Tor is by far the most widely used anonymous network that is increasingly being exploited by users hosting and publishing content via hidden services. In most cases, Tor’s hidden services are used to distribute content that is morally or illegally deplorable, e.g. child pornography. Law enforcement agencies (LEAs) are constantly trying to identify users hosting and distributing such content. Innovative techniques to deanonymize Tor’s hidden services are namely based on active and passive network traffic analysis, and depend on the efficiency of the deanonymization entity to take control of Tor’s edge communication. Apart from this, locating Tor’s hidden services and establishing links between illegal content, such as videos and photos, with those hosting these forms of content is considerably a controversial and hard task to accomplish successfully.
Deanonymization of Tor hidden services and identification of the real destination of network traffic flow has been extensively studied during the past few years. A myriad of network flow watermarking algorithms have been proposed as means for tracing back the origin of hidden services. The majority of watermarking algorithms alter the packet timestamps to impress a specific timing pattern within the network traffic flows. Throughout this paper, we will take a look at some of the most recent network flow watermarking algorithms.

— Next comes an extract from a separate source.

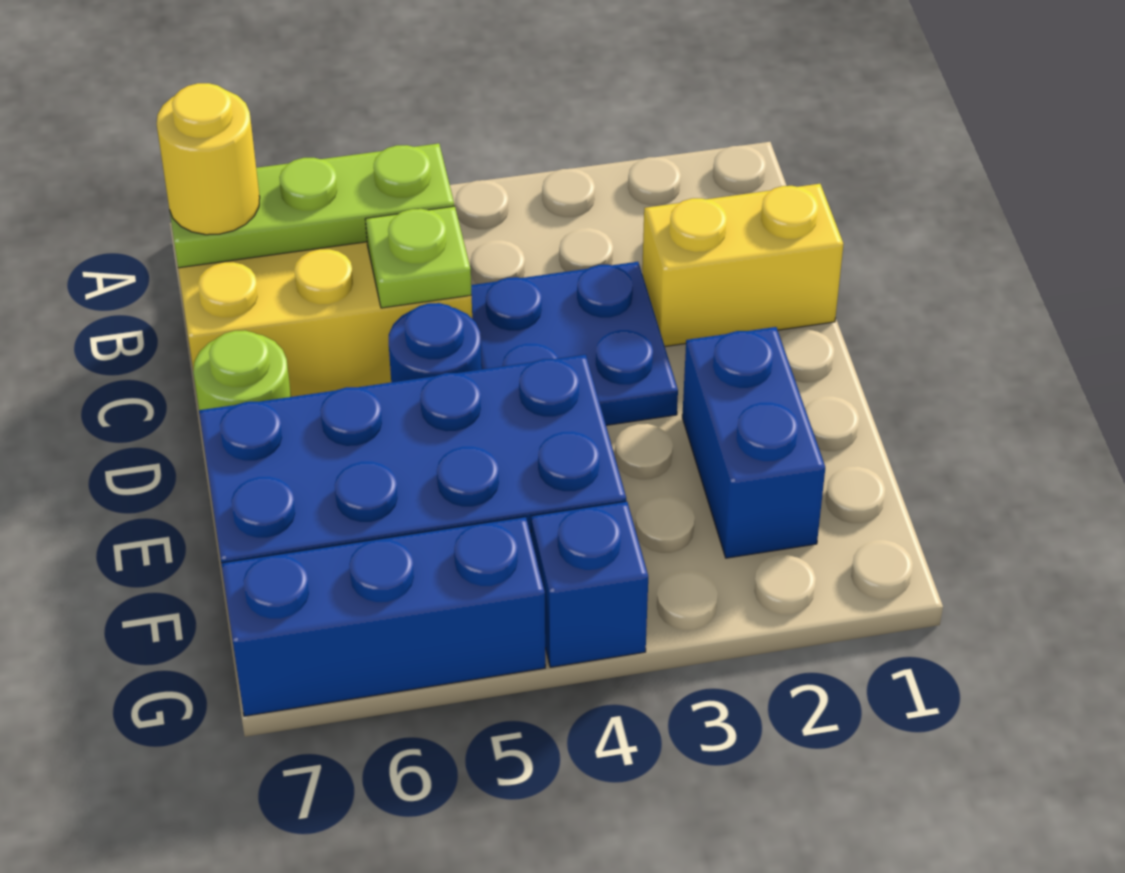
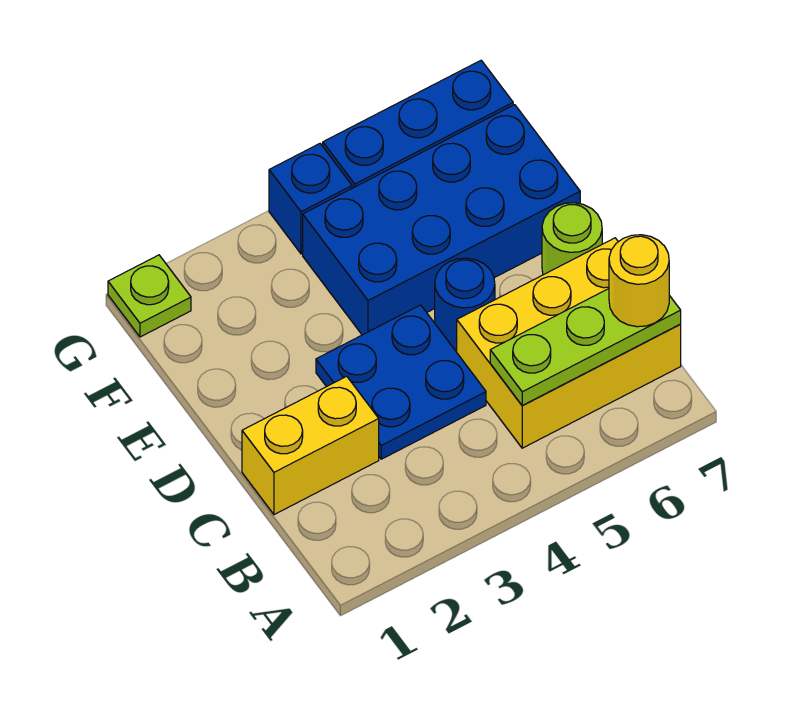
lime 1x1 plate [365,206,472,308] -> lime 1x1 plate moved to [108,255,191,337]
blue 1x2 brick [682,327,825,558] -> none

Inflow – the most recent watermarking algorithm:
A recently published paper, proposed “Inflow”, a novel technique to locate hidden services via means of inverse flow watermarking. Inflow makes use of the effect of congestion mechanisms on traffic flowing through the Tor network. Packet dropping influences Tor flow control and leads to time gaps in network flows detected on the hidden server side. By taking control over communication edges and identifying watermarking gaps, Inflow is capable of detecting the origin of the Tor hidden server. Testing Inflow over the live Tor network has yielded success rates between 90% and 98%.
Rainbow – watermarking via packet timing:
RAINBOW represents an example of watermarking algorithm based on packet timing, which involves delay of each packet, by a computed level. The value of the delay is equal to the output of a cumulative function that randomly evolves with a step of plus or minus as a specific watermark value for each packet. The detection algorithm of RAINBOW relies on the comparison between the flow’s interpacket delays (IPDs) before being flow watermarking is undertaken and the flow of packets in intercepted by the detector.
Another proposed watermarking algorithm is also based on IPDs. The algorithm involves two groups of randomly chosen pairs of consecutive packets, and the IPDs are computed for every pair within each group. The two average values of the IPDs within the two groups are considered to be statistically equal to each other. This proposed watermarking technique aims at slightly modifying the IPDs, so that the difference that exists between the two average values is not equal to zero. The abundance of the two groups represents a form of redundancy and determines the reliability of detection.
Interval centroid based watermarking:
Another technique for watermarking is known as “interval centroid based watermarking”. Via this method, the time axis is divided into intervals that each has a fixed duration “T“. For each interval, a centroid is computed as the remainder of the value following the division of the packets’ timestamps observed in the T interval. Within the embedding algorithm, a percentage of the packets’ flow is delayed, in a manner associated with alteration of the statistical balances existing among the groups of intervals. As such, watermark detection relies on the statistical analysis of interval centroids.
With time, interval packet counting based watermarking techniques and the time axis is divided within intervals, and the number of packets within each interval represents the watermark carrier, and some of the flow packets are delayed to alter the packets’ statistical balance counting per interval.
Timing is not the only feature that can be utilized as a carrier for watermarking. Bit rate and packet size are two other traffic features that have attracted attention for network flow watermarking algorithms. However, size based watermarks have to be embedded directly at the traffic flow source, while rate based watermarks are strongly identifiable by third parties.
DROPWAT – invisible watermarking algorithm:
DROPWAT is another watermarking algorithm that has two main features that set it apart from currently existing network trackback solutions. First, it is based on a novel paradigm to impress a watermark with the network traffic flow, taking advantage of the network’s reaction to loss of packets. Secondly, the watermark embedded by DROPWAT is entirely invisible to the adversary. DROPWAT is highly efficient even when the traffic is routed via proxy servers.